Cuando rechazamos lo que sentimos por ganar la aprobación de los demás, ¿no es eso abuso a uno mismo? Queremos salvaguardar el amor del otro abusando de nosotros. ¿Dónde está la ética?, ¿dónde está el límite entre la empatía hacia uno mismo y la empatía con el otro? ¿Cómo hacemos para no convertirnos, por un lado, en un tirano ególatra que expresa su rabia sin tener en cuenta a los demás, y, por el otro, en un sparring humano de las frustraciones ajenas?
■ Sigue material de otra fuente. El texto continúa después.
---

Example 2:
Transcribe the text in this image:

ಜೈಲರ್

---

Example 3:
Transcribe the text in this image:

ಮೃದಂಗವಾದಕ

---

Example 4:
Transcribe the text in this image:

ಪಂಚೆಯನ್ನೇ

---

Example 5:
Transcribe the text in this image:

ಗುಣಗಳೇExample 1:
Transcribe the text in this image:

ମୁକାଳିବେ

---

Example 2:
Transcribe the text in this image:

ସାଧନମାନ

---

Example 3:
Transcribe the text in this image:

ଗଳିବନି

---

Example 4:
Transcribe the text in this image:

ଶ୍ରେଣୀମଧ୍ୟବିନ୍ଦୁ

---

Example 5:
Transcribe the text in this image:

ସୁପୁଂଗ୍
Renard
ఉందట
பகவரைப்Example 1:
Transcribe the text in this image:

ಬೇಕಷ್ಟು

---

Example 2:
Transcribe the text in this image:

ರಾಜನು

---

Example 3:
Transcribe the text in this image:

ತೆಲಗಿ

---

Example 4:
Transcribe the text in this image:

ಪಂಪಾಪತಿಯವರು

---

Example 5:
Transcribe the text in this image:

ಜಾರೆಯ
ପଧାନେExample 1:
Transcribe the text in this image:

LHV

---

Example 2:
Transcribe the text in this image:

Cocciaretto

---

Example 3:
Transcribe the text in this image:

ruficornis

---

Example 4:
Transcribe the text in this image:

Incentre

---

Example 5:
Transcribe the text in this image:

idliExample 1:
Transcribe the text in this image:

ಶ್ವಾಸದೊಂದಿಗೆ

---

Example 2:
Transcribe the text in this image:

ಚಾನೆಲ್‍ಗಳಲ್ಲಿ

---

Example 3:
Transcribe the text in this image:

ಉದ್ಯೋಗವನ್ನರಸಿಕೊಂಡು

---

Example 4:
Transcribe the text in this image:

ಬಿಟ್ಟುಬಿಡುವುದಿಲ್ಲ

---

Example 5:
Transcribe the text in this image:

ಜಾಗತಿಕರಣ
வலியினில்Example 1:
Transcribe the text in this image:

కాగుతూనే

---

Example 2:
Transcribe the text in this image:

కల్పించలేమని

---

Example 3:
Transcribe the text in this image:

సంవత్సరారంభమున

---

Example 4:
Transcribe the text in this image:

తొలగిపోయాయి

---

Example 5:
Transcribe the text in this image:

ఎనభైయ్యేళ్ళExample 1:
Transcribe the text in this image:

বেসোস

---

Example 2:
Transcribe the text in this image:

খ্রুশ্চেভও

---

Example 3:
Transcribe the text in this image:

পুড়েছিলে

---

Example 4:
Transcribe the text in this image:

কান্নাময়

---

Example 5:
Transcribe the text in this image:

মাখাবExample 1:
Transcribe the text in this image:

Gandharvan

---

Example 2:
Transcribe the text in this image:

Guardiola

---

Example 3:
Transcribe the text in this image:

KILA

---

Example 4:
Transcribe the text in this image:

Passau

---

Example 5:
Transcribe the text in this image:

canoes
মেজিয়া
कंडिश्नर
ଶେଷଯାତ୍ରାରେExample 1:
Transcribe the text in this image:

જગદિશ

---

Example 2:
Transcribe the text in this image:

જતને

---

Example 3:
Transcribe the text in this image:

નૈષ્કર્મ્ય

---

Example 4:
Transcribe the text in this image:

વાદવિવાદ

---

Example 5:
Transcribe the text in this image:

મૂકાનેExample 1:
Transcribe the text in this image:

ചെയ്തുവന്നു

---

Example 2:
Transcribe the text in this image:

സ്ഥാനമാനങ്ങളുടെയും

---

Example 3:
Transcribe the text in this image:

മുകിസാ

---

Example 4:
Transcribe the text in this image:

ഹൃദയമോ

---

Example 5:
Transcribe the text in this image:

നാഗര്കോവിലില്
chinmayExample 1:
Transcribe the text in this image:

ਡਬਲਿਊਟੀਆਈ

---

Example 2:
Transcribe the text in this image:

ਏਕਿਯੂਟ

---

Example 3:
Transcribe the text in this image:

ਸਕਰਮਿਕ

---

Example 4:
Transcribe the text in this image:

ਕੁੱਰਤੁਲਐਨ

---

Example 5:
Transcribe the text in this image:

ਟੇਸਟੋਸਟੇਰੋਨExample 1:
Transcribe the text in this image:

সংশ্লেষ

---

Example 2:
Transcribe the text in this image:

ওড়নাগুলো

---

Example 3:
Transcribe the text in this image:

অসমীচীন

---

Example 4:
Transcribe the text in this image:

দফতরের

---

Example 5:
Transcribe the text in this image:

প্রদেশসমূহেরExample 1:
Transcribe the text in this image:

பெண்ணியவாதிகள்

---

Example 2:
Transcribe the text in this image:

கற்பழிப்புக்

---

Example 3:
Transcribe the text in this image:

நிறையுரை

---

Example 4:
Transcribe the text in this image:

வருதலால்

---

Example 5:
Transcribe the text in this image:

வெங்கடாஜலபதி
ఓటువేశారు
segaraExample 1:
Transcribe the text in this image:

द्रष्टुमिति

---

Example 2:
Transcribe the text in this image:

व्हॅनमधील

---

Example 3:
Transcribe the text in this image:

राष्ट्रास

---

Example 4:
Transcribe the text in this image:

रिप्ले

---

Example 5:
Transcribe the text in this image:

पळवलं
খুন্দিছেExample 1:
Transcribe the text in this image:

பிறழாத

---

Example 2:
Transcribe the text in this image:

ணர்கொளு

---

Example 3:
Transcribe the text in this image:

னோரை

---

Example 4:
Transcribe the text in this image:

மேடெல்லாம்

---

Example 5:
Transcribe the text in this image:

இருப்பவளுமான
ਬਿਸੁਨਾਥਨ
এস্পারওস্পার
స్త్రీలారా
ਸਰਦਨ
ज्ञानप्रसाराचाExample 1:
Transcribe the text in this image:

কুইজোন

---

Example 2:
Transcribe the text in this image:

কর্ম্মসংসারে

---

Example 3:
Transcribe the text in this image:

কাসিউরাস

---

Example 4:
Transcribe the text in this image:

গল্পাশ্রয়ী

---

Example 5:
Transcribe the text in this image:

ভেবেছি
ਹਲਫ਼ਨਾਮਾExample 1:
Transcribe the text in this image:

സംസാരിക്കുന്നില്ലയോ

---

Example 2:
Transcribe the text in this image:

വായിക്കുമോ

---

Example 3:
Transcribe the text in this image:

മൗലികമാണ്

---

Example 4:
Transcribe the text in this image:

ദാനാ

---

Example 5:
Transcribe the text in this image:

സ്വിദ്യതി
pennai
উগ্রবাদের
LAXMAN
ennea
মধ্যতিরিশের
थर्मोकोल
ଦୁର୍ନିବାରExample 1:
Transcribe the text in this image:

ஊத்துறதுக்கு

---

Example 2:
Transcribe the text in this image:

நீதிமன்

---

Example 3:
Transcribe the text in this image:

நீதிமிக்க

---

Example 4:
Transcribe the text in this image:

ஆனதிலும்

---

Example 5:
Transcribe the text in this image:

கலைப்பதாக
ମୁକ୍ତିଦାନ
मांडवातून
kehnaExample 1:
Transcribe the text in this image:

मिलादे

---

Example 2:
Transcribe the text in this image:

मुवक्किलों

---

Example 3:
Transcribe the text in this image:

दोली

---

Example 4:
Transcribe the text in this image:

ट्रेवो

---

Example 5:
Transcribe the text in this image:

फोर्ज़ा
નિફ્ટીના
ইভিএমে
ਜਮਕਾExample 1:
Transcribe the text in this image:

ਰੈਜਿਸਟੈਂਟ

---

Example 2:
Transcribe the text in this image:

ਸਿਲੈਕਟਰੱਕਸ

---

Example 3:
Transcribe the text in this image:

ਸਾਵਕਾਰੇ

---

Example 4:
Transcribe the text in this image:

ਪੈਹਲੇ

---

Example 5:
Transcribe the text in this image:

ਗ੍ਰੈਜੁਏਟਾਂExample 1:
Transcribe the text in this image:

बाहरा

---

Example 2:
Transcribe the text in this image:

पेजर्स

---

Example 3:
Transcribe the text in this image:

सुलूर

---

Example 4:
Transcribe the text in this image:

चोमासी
No hablo del odio contra algo o alguien, sino del odio y la rabia convertidos en autoafirmación. ¿Conoces la diferencia? No hablo de enfadarte, de montar un pollo, de chillar histérico o de tener explosiones de rabia, hablo de poner límites. Hablo de autoridad, de amor y autodeterminación. Hablo de justicia y de reparación, de contención y de protegerse a uno mismo. Hablo de orden y rectitud, de exponer algo que nos molesta y tener la oportunidad de hacer crecer nuestros vínculos. Existe una ignorancia brutal con respecto a nuestra propia energía agresiva, a nuestra culpa, y hasta que no aprendamos de nuestro odio, no podremos respetarnos a nosotros mismos. La ética no es solo teoría, sino que es también práctica. ¿Miedo a convertirte en un tirano si amas tu odio?